- Other names: Water vapor thermal therapy
- Specialty: Urology

= Prostate steam treatment =

Surgical procedure

Prostate steam treatment (Rezum), also called water vapor thermal therapy (WVTT), is a minimally invasive surgical procedure for men with lower urinary tract symptoms resulting from prostate enlargement (benign prostatic hyperplasia, BPH). It uses injections of steam to remove obstructive prostate tissue from the inside of the organ without injuring the prostatic part of the urinary tube (prostatic urethra).

== History ==
The Rezum system was introduced by NxThera (Maple Grove, Minnesota, US). It was approved by the United States Food and Drug Administration in 2015 and the National Institute for Health and Care Excellence (NICE) of the UK in 2018. As of August 2018 the system was in use in 5 National Health Service hospitals in England and was due to be implemented in a further 15.

== Procedure ==
It is often an outpatient or office-based procedure. The equipment consists of a vapor generator and a transurethral delivery device. The latter is similar to a cystoscope with an optical system with a 90° extending retractable 10.25 mm long injection needle (diameter 1.3 mm). From this needle water vapor is circumferentially delivered via 12 holes at the needle's tip. Depending on the size of the prostate an adequate number of injections is delivered to the two side lobes and to the middle lobe of the prostate. Each injection lasts 9 seconds and the space between adjacent injections is about 10 mm.

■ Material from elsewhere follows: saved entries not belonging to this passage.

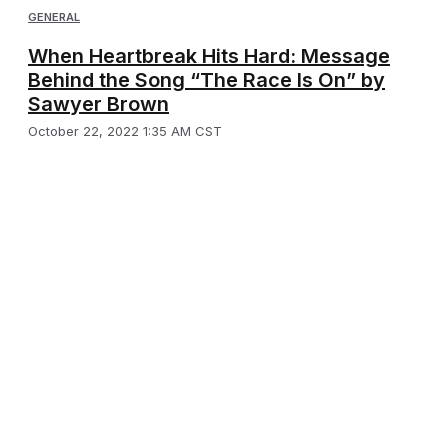
GENERAL
When Heartbreak Hits Hard: Message
Behind the Song “The Race Is On” by
Sawyer Brown
October 22, 2022 1:35 AM CST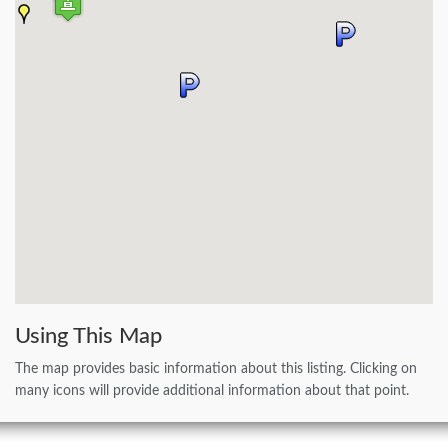
Using This Map
The map provides basic information about this listing. Clicking on
many icons will provide additional information about that point.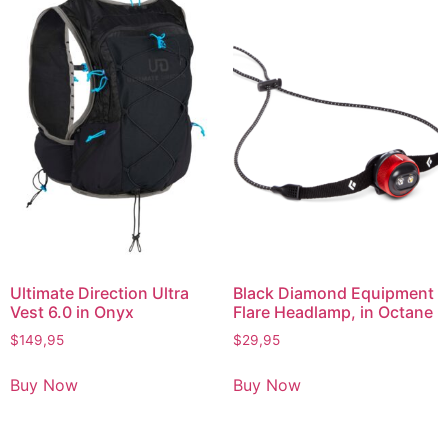
Ultimate Direction Ultra
Black Diamond Equipment
Vest 6.0 in Onyx
Flare Headlamp, in Octane
$
149,95
$
29,95
Buy Now
Buy Now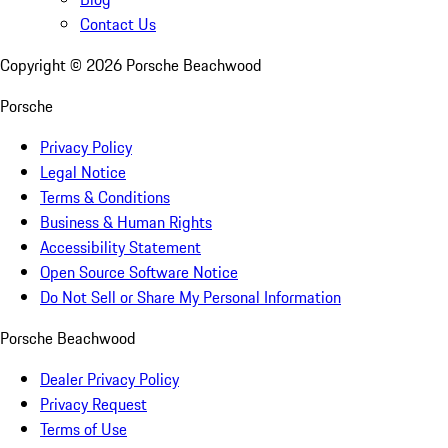
Contact Us
Copyright ©
2026
Porsche Beachwood
Porsche
Privacy Policy
Legal Notice
Terms & Conditions
Business & Human Rights
Accessibility Statement
Open Source Software Notice
Do Not Sell or Share My Personal Information
Porsche Beachwood
Dealer Privacy Policy
Privacy Request
Terms of Use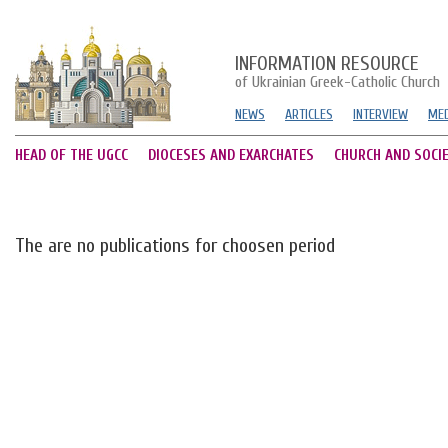
INFORMATION RESOURCE
of Ukrainian Greek-Catholic Church
NEWS
ARTICLES
INTERVIEW
MED
HEAD OF THE UGCC
DIOCESES AND EXARCHATES
CHURCH AND SOCI
The are no publications for choosen period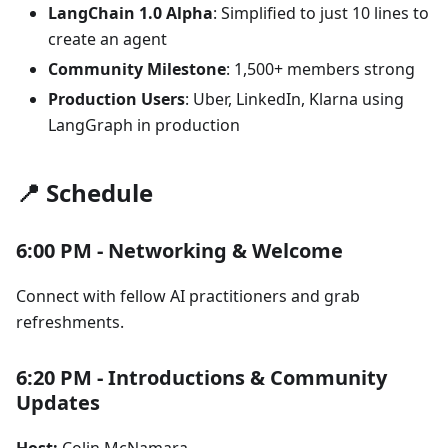
LangChain 1.0 Alpha
: Simplified to just 10 lines to
create an agent
Community Milestone
: 1,500+ members strong
Production Users
: Uber, LinkedIn, Klarna using
LangGraph in production
📍 Schedule
6:00 PM - Networking & Welcome
Connect with fellow AI practitioners and grab
refreshments.
6:20 PM - Introductions & Community
Updates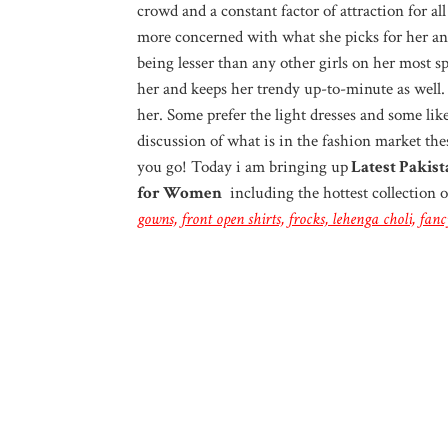
crowd and a constant factor of attraction for a
more concerned with what she picks for her an
being lesser than any other girls on her most sp
her and keeps her trendy up-to-minute as well.
her. Some prefer the light dresses and some li
discussion of what is in the fashion market the
you go! Today i am bringing up
Latest Pakist
for Women
including the hottest collection 
gowns, front open shirts, frocks, lehenga choli, fa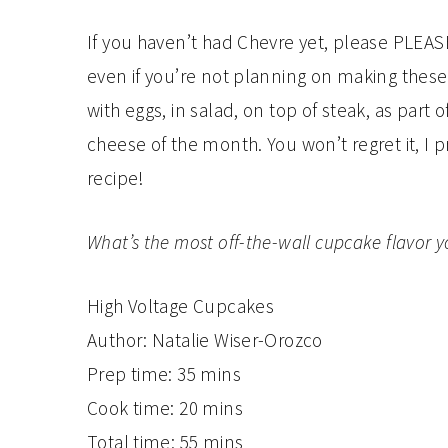
If you haven’t had Chevre yet, please PLEASE 
even if you’re not planning on making these
with eggs, in salad, on top of steak, as part
cheese of the month. You won’t regret it, I
recipe!
What’s the most off-the-wall cupcake flavor y
High Voltage Cupcakes
Author:
Natalie Wiser-Orozco
Prep time:
35 mins
Cook time:
20 mins
Total time:
55 mins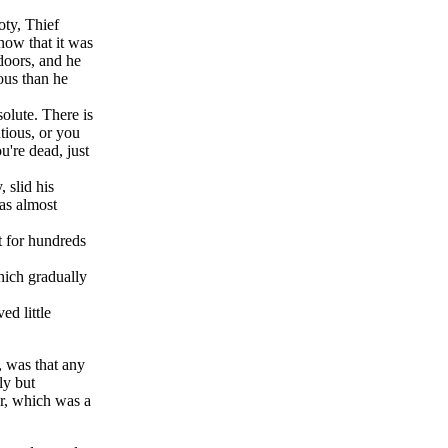
oty, Thief
now that it was
doors, and he
ious than he
olute. There is
tious, or you
're dead, just
 slid his
was almost
t for hundreds
hich gradually
ed little
, was that any
ly but
ar, which was a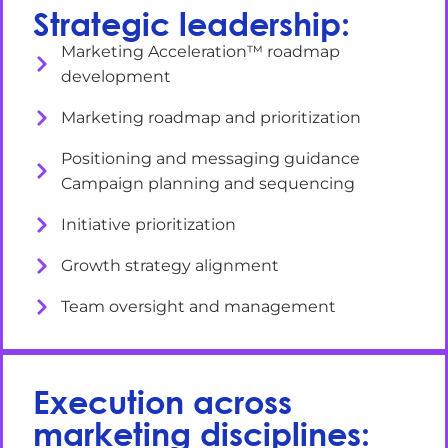
Strategic leadership:
Marketing Acceleration™ roadmap
development
Marketing roadmap and prioritization
Positioning and messaging guidance
Campaign planning and sequencing
Initiative prioritization
Growth strategy alignment
Team oversight and management
Execution across
marketing disciplines: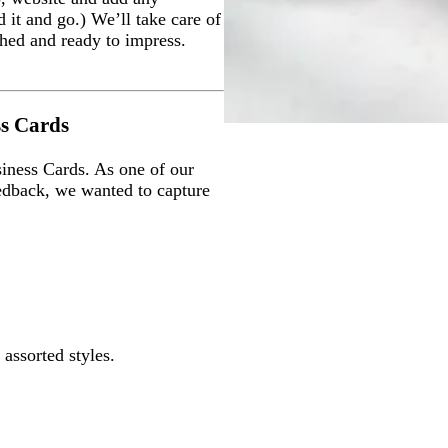
 it and go.) We’ll take care of
ished and ready to impress.
ss Cards
iness Cards. As one of our
edback, we wanted to capture
 assorted styles.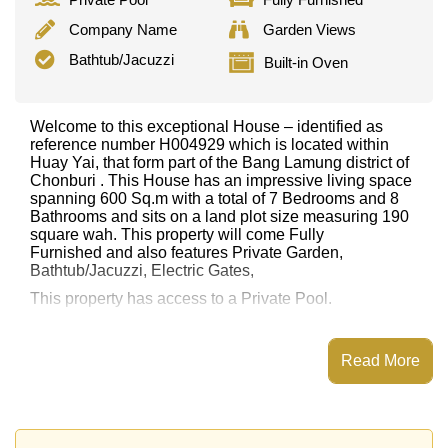
Company Name
Garden Views
Bathtub/Jacuzzi
Built-in Oven
Welcome to this exceptional House – identified as
reference number H004929 which is located within
Huay Yai, that form part of the Bang Lamung district of
Chonburi . This House has an impressive living space
spanning 600 Sq.m with a total of 7 Bedrooms and 8
Bathrooms and sits on a land plot size measuring 190
square wah. This property will come Fully
Furnished and also features Private Garden,
Bathtub/Jacuzzi, Electric Gates,
This property has access to a Private Pool.
This property is advertised for sale at ฿ 29,500,000.
Ownership of the title deed is held in Company Name
Read More
ownership
with 50/50 All Taxes and Transfer Fees
Explore the possibilities of making this property your
dream home!
Call Cornerstone Real Estate on +6638411250 or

Upon condensation of the vapor upon cell membranes, cell death and necrosis occur immediately. Over a period of about three months the dead cells are removed by the body, thus shrinking the prostate and relieving BPH symptoms. Patients can expect to be fitted with a catheter for a short time after the procedure.

== Benefits ==
The effects of the treatment were investigated by one randomized controlled trial (RCT) with a follow-up of three months and several observational studies with follow-ups of up to four years.

The RCT from 2016 comparing prostate steam treatment to a sham procedure (a placebo) found three months after the operation with moderate certainty that this procedure may improve the quality of life for men with moderate urinary symptoms.

Observational studies showed positive outcomes up to four years of follow-up. Water vapor thermal therapy was looked at in larger volume prostates (>80 mL) and in those with middle lobes protruding into the bladder and it appears to work. The procedure has been shown to not affect sexual function across a few studies.